Davidov had tipped a former Star Tribune writer, he said, but City Pages was out in front, ready to pop a story.
Meanwhile, other peace activists spread the word to Cecilie Surasky, the editor of Oakland-based MuzzleWatch.org, which tracks efforts to stifle debate about U.S.-Israeli policy. (Initially, a St. Thomas spokesman had explained the incident by saying that Tutu had made remarks that struck some people as anti-Semitic and against Israeli policy.) MuzzleWatch is a project of Jewish Voice for Peace where Surasky is communications director.
Surasky, who said she grew up in South Philadelphia but "married into a Minnesota family," was on hand to pick up the narrative after Davidov left the podium.
The news last fall — that Tutu's alleged criticism of Israeli policy had been the basis for blocking his speech at St. Thomas — was a call to action for Surasky. Her core message, she said, is that there should be room for many voices in debates about the policy.

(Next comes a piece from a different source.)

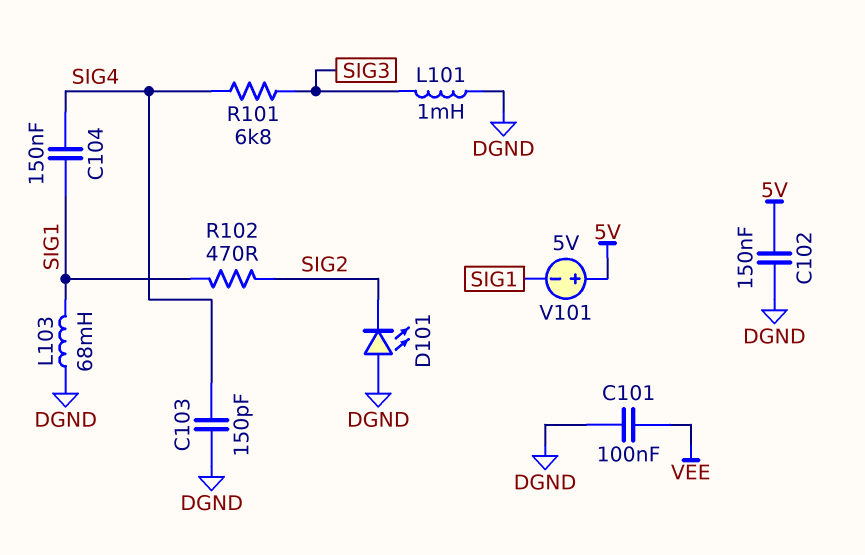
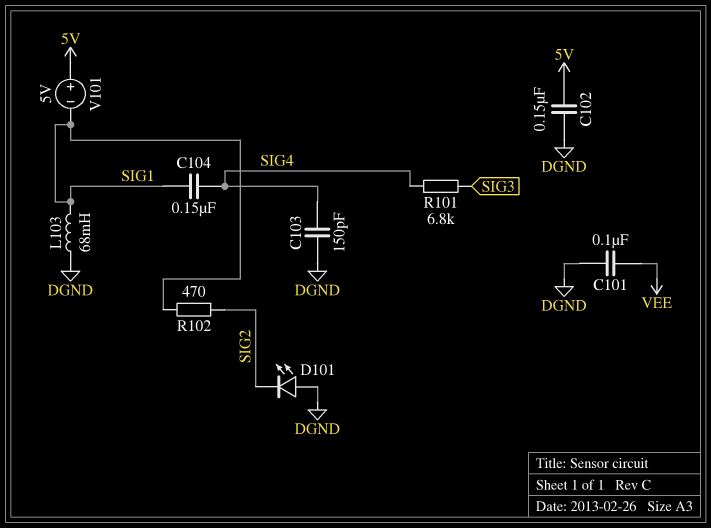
L101: 1mH (DGND, SIG3) -> none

And so, Surasky waited until the City Pages story hit the Internet, then kicked her global network into gear less than an hour later, she said.
"I stayed up until 3 in the morning pushing out to the media," she said. She went to the mat with reporters as far away as Jerusalem who repeated claims about Tutu's remarks that she found to be false.
The resulting media splash reached back to Minnesota where newspapers and broadcast stations ran reports for several days and also editorialized against the decision to shun Tutu. In response, a barrage of emails, letters and calls hit St. Thomas's offices.
Within a few days, the university's president, Rev. Dennis Dease, apologized for the incident and invited Tutu to speak on campus. The South African Archbishop already had accepted an alternative invitation to speak for a PeaceJam program at Metropolitan State University when he comes to Minnesota in April.